As the car went over, Thomson leaped. He landed 50 feet below the lip of the road and watched the car with Meuler in it go somersaulting end over end down a steep, brushy, 100-yard slope. Below that, sheer cliffs fell away to the sea. But just before the car cleared the edge, Meuler was flung out. He was horribly hurt--one leg, a hip and his back were broken, his face was torn and his scalp split--but he rose, fell, rose again. Thomson scrambled downhill toward him and put a tourniquet on his bleeding leg. He took off his pants, covered Meuler with them, and scrambled up to flag a passing motorist.

For a few hours he was a hero. Attendants at Newport's Pacific Communities Hospital felt that he might well have saved Meuler's life. But State Police Sergeant William Colbert was not so sure.

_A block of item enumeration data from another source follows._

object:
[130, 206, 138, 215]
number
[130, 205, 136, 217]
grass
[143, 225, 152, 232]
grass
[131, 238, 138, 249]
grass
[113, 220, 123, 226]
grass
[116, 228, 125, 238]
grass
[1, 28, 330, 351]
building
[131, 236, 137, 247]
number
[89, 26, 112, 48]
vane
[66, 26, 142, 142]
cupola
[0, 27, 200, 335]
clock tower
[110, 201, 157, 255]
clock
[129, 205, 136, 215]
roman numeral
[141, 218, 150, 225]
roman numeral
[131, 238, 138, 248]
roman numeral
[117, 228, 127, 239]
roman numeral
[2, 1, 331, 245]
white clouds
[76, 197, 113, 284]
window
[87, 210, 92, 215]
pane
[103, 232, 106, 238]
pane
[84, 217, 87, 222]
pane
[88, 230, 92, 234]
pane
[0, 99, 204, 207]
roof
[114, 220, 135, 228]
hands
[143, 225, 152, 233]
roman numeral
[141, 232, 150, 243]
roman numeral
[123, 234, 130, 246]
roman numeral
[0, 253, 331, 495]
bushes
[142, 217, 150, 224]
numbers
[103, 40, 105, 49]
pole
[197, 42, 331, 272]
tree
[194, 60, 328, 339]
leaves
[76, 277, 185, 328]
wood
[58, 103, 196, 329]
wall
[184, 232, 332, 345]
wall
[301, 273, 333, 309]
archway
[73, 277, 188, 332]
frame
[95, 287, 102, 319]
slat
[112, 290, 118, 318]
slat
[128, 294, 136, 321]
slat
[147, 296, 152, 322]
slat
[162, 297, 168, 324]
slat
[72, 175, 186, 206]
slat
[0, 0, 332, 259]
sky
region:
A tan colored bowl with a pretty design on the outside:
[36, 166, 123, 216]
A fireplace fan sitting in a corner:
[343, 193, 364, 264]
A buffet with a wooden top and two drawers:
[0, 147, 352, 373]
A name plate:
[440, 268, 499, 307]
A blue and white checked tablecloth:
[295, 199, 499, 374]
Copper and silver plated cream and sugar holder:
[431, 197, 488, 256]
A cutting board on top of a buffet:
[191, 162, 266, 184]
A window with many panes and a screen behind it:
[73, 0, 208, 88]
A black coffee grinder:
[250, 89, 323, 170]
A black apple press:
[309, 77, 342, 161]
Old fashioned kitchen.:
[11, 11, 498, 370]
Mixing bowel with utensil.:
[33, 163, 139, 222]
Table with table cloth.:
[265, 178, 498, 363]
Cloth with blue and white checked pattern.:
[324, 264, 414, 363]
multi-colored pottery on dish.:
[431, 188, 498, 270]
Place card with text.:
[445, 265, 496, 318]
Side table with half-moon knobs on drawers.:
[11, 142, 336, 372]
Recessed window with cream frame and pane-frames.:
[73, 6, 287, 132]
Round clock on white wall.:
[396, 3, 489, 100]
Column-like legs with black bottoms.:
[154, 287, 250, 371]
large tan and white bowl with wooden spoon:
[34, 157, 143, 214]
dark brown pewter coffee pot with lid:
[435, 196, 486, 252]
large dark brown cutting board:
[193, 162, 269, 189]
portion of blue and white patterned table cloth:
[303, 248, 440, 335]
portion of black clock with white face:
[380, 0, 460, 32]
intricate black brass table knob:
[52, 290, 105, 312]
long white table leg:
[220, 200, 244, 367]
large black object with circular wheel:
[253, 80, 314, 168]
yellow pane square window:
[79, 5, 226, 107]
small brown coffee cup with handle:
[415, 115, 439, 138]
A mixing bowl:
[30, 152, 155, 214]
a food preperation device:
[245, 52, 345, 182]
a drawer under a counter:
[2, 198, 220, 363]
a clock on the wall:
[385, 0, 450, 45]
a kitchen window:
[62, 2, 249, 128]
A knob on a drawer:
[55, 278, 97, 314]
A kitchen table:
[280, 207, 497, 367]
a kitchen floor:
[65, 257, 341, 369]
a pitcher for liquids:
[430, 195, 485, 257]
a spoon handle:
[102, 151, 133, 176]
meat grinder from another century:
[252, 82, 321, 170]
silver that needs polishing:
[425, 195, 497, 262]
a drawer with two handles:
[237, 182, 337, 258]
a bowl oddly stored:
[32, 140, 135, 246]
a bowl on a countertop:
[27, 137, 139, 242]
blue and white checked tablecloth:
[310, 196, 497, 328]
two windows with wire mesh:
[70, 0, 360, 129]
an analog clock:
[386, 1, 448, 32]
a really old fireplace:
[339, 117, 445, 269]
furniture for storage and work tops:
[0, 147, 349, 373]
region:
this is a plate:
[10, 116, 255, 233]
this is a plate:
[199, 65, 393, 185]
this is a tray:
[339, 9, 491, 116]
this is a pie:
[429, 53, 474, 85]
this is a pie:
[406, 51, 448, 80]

Though Thomson insisted that the demonstrator's front wheels had locked, the cops could find no skid marks at the highway's edge. Next day Thomson changed his story, said that he had gone to sleep at the wheel. "Dick," said the sergeant, "why don't you get it all off your chest?" Dick calmly accommodated him. He signed a five-page confession and pleaded guilty to assault with attempt to kill.

But one mystery was left unsolved. "Dick." pleaded Meuler in delirium at the hospital. "Dick, why do you want to kill me?" Dick did not explain.